Fonterra lifts profit on soaring demand for dairy products
The world’s biggest dairy exporter has lifted its earnings guidance thanks to high demand for cheese, protein products and whole milk powder.
Fonterra, the world’s biggest dairy exporter, has lifted its earnings guidance thanks to bumper demand for cheese, protein products and whole milk powder.
The New Zealand-based co-operative, which owns brands including Western Star, Perfect Italiano and Mainland, expects to deliver earnings per share of NZ45-60c (40-54c), up from its previous forecast of NZ30-45c.
It comes as the co-operative has been paying Australian farmers $9.40 per kilogram for milk solids – a record – and as it expects its milk collections to ease 1 per cent to 1.5 million kilograms for the 2022/23 season.
Chief executive Miles Hurrell said global demand for dairy products remained strong, sparking the profit upgrade and if conditions remained favourable he expected an additional bounce in earnings.
“The demand signals we saw at the end of FY22 have continued driving improved prices and higher margins across our portfolio of non-reference products, particularly in cheese and our protein products such as casein,” Mr Hurrell said.
“This sustained period of favourable pricing relativities between our protein and cheese portfolios, and whole milk powder is the main driver for the increase in the FY23 earnings guidance range being announced today.
“If these unprecedented conditions were to continue for a further extended period this could have an additional positive impact on forecast earnings.

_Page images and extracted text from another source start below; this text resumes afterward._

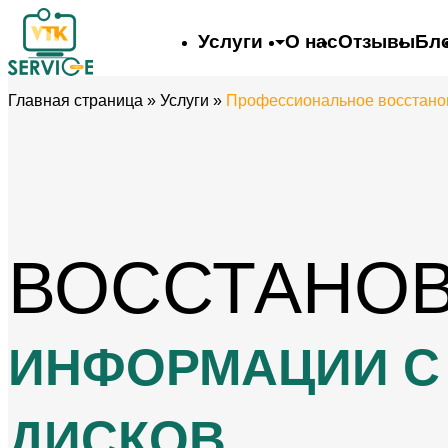
Услуги
О нас
Отзывы
Бл
Главная страница
»
Услуги
»
Профессиональное восстано
ВОССТАНО
ИНФОРМАЦИИ С
ДИСКОВ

“The benefit of being part of the Co-op is having a diversified organisation with an extensive portfolio of products which allow us to capture value in a broad range of market conditions, benefiting both farmer owners and unit holders.”

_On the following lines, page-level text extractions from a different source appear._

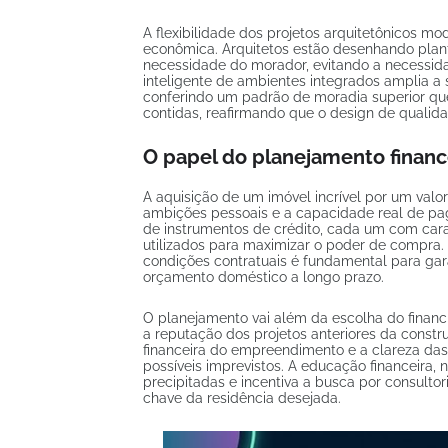
A flexibilidade dos projetos arquitetônicos 
econômica. Arquitetos estão desenhando pla
necessidade do morador, evitando a necessidad
inteligente de ambientes integrados amplia 
conferindo um padrão de moradia superior qu
contidas, reafirmando que o design de qualida
O papel do planejamento finance
A aquisição de um imóvel incrível por um valor
ambições pessoais e a capacidade real de pa
de instrumentos de crédito, cada um com cara
utilizados para maximizar o poder de compra.
condições contratuais é fundamental para gar
orçamento doméstico a longo prazo.
O planejamento vai além da escolha do finan
a reputação dos projetos anteriores da const
financeira do empreendimento e a clareza das
possíveis imprevistos. A educação financeira,
precipitadas e incentiva a busca por consulto
chave da residência desejada.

As well as milk collections declining across the Australian industry in recent years, Mr Hurrell said New Zealand was also down, citing floods in the top part of the South Island.
“We’ll continue to work with impacted farmers to ensure that if they need extra support that they are able to access it,” he said.
Fonterra’s earnings upgrade comes as Bega Group reported a 69 per cent slump in annual profit last month, citing hefty Covid-19 costs coupled with supply chain and flooding disruptions.
ASX-listed Bega’s net profit slid to $24.2m in the year to June 30 from $78m in the previous period. But the company cut its net debt by $60m to $265m.
Fonterra expects to report its full year earnings at the end of the month.
The co-operative has been mulling an IPO of its Australian arm – which has been valued at more than $1.2bn – as part of an ownership review, and the co-operative progresses with divesting its Chile and Brazil operations.